**Required work:**
Answer these about the post on checking Oracle partitions with Scala JDBC:
(a) Which table does the SQL query count rows from?
(b) Besides an alias, what else did the poster try to extract the count, without success?
(c) What value does cnt always print as?

**Provided text:**
Monami Sen
Monami Sen

Reputation: 129

Retrieving data from oracle table using scala jdbc giving wrong results

I am using scala jdbc to check whether a partition exists for an oracle table. It is returning wrong results when an aggregate function like count(*) is used.

I have checked the DB connectivity and other queries are working fine. I have tried to extract the value of count(*) using an alias, But it failed. Also tried using getString. But it failed.

Class.forName(jdbcDriver)
var connection = DriverManager.getConnection(jdbcUrl,dbUser,pswd)
val statement = connection.createStatement()

 try{
   val sqlQuery = s""" SELECT COUNT(*) FROM USER_TAB_PARTITIONS WHERE 
   TABLE_NAME = \'$tableName\' AND PARTITION_NAME = \'$partitionName\' """
   val resultSet1 = statement.executeQuery(sqlQuery)

   while(resultSet1.next())
   {
      var cnt=resultSet1.getInt(1)
      println("Count="+cnt)

      if(cnt==0)
         // Code to add partition and insert data
      else
        //code to insert data in existing partition
   }

  }catch(Exception e) { ... }

The value of cnt always prints as 0 even though the oracle partition already exists. Can you please let me know what is the error in the code? Is this giving wrong results because I am using scala jdbc to get the result of an aggregate function like count(*)? If yes, then what would be the correct code? I need to use scala jdbc to check whether the partition already exists in oracle and then insert data accordingly.

**Recorded data:**
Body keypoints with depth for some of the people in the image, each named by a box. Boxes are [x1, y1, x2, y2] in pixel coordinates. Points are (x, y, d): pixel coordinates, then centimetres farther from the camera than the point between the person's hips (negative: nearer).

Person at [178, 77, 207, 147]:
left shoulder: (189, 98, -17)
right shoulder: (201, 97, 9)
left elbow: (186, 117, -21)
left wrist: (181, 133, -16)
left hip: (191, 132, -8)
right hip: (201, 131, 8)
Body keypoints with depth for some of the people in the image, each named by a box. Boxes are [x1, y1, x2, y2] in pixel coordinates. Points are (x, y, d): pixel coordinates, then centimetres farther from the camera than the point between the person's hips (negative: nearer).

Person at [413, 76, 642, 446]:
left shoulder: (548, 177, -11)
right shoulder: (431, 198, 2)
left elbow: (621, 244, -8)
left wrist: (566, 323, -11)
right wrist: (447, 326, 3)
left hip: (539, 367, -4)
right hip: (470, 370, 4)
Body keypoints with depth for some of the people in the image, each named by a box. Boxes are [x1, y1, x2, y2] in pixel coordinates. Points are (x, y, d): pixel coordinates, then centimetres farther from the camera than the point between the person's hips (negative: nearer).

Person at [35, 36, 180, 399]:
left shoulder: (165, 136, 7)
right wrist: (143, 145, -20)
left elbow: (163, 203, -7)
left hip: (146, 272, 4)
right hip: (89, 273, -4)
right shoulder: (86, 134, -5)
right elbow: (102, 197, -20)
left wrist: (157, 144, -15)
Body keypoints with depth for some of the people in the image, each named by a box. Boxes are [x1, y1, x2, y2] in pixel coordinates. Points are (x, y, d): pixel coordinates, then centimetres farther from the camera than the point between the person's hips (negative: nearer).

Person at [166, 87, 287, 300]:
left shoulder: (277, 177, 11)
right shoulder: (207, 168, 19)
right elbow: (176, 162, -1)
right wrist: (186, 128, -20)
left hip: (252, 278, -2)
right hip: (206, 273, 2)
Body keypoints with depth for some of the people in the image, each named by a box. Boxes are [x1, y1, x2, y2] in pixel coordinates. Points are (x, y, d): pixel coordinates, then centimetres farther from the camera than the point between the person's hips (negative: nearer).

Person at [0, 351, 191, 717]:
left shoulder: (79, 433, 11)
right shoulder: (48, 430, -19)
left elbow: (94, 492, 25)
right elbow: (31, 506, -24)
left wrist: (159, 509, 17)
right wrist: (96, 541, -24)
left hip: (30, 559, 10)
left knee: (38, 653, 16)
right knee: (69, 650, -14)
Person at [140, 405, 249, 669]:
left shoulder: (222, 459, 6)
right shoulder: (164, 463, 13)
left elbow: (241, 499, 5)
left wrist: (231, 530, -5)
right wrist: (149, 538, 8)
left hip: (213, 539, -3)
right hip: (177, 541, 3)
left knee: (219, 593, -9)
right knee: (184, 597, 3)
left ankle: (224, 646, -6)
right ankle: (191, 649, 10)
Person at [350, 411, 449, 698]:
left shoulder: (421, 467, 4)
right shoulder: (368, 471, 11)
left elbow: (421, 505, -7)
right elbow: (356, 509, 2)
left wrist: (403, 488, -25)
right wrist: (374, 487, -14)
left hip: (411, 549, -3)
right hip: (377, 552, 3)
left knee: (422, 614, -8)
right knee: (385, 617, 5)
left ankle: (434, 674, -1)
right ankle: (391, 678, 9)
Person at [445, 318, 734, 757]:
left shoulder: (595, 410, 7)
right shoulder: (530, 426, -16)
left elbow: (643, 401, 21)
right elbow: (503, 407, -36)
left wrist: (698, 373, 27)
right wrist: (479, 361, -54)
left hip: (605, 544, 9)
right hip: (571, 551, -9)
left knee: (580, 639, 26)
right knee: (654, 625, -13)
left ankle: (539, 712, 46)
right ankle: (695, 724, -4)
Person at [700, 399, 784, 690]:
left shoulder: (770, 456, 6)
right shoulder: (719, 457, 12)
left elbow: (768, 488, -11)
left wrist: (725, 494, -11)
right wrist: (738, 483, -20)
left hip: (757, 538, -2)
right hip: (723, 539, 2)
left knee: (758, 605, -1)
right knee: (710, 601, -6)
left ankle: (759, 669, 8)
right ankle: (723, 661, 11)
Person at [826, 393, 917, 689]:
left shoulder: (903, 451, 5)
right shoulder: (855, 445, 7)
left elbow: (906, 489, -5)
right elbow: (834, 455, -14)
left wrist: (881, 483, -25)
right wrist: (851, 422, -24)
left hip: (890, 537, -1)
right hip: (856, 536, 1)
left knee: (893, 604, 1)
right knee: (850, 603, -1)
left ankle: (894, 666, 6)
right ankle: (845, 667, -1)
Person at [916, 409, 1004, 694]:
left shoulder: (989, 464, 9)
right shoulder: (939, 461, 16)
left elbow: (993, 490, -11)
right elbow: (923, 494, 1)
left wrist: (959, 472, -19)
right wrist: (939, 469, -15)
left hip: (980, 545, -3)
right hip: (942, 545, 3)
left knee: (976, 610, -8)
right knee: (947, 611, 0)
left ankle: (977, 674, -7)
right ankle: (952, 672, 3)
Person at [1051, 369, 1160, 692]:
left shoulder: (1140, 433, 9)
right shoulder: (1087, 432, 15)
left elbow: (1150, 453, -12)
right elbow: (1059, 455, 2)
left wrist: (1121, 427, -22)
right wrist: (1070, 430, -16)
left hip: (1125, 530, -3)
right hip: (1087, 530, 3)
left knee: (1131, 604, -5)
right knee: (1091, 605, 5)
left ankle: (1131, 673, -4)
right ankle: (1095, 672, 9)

**Final answer:**
(a) USER_TAB_PARTITIONS
(b) getString
(c) 0